Situons le décor en cette années 1986. Talk Talk, avec à sa tête Mark Hollis l'éternel frustré, embraye enfin. Après la sortie de It's My Life et le succès international de "Such A Shame" et du morceau éponyme, Hollis est harcelé et on le presse de sortir rapidement d'autres bombes FM, histoire de remplir les poches des majors. Mark, dont le seul souci est sa musique, sort Colour of Spring en 1986, qui est un superbe compromis entre rigueur musicale et accroche commerciale. Mais déjà, sur cet album le groupe, son entité, se prépare à aborder un nouveau monde d'expérimentation et d'improvisation dont Party's Over et It's My Life n'étaient en fin de compte qu'un sympathique prologue.
Après la sortie de l'album, Talk Talk se lance dans une tournée dont Montreux n'est qu'une étape, un témoignage vibrant de la détermination de Hollis et de son complice Tim Friese-Greene à s'élever dans les plus hautes strates. Pour ce faire, il recrute en plus du bassiste Paul Webb et de la batterie de Lee Harris deux percussionnistes, deux claviéristes et un guitariste supplémentaires. Comme à l'accoutume, Friese-Greene ne participe pas au show live.
À l'annonceur de présenter les musiciens pour que le spectacle commence. Et Hollis de débarquer sur scène caché derrière ses lunettes rondes aux verres fumés et ses longs cheveux blonds. Caché, toujours, aussi bien auprès des médias que de son public. On ne verra pas ses yeux du concert. Le show est animé par des éclairages colorés et des décorations kitsch, années 80 oblige. Mais le groupe, lui, est bien loin de la synth-pop sympathique d'autrefois. Et si le groupe entame le concert par leur premier tube "Talk Talk", c'est le seul titre de leur premier essai qu'ils interpréteront, passant rapidement aux chansons exotiques de It's My Life et à la maturité de Colour of Spring. Le live sied particulièrement bien au Talk Talk de cette époque. La production typée eighties est moins présente que sur les albums, les beats sont moins lourdauds, et Mark Hollis en bon perfectionniste a parfaitement arrangé l'espace sur scène pour un son percutant. Les musiciens, également, se permettent des échappées absentes des versions studios, chacun son petit solo dans le concert, pour un résultat jamais désagréable. Et pendant que les professionnels font leur boulot sans trop de débordements techniques, Hollis lui se lâche.

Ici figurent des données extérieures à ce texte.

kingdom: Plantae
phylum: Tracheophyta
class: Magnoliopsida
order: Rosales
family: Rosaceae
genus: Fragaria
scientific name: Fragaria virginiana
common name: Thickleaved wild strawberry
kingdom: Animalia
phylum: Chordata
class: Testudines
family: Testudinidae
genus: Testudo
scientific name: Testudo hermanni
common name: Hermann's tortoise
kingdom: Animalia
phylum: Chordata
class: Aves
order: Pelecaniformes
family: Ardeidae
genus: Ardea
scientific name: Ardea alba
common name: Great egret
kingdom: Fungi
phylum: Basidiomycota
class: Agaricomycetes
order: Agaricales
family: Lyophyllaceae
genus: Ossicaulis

Et là on entre dans le meilleur point du concert : la vision de Hollis chantant ses compositions. C'est déjà une (sacré) chose de l'entendre habiter ses chansons sur le support studio, c'en est une autre que de le 'voir' les vivre en direct ! Derrière son apparente distance l'homme chante avec tant de ferveur qu'on lui pardonne immédiatement sa froideur quotidienne. Un homme, une musique, le monsieur ne vit que pour ça et ça se voit. Habité d'une telle foi, c'est à peine si l'on s'étonne du triptyque qui suivront Coulour of Spring. Lorsqu'il ne chante pas, il s'assied au pied de son batteur, les yeux rivés sur le sol, probablement enfoui dans la partition de sa musique. Pas une seule fois durant l'heure et demi sa voix ne faiblit. Hanté du début à la fin, Hollis l'est même lorsqu'il remercie son public. "Thank you very much, thank you very much", gémit-il presque. Ressort de cette passion une homogénéité de la prestation qui rend chaque chanson, même la plus faible, puissante et susceptible d'émouvoir même le plus endurci des punks. La preuve en est "Renée", à l'origine très pleurnicharde sur les bords, se métamorphose en ode à la tristesse.
Personne ne le sait alors, mais cette tournée sera la dernière de Talk Talk. Quelques mois plus tard, Mark Hollis et son équipe s'enfermeront pour ne plus jamais sortir. L'incompréhension du public face à ses albums détruira Mark Hollis, qui stoppera après coup toute activité musicale. En tant que dernier témoignage live de l'homme et de son groupe, ce document est exceptionnel.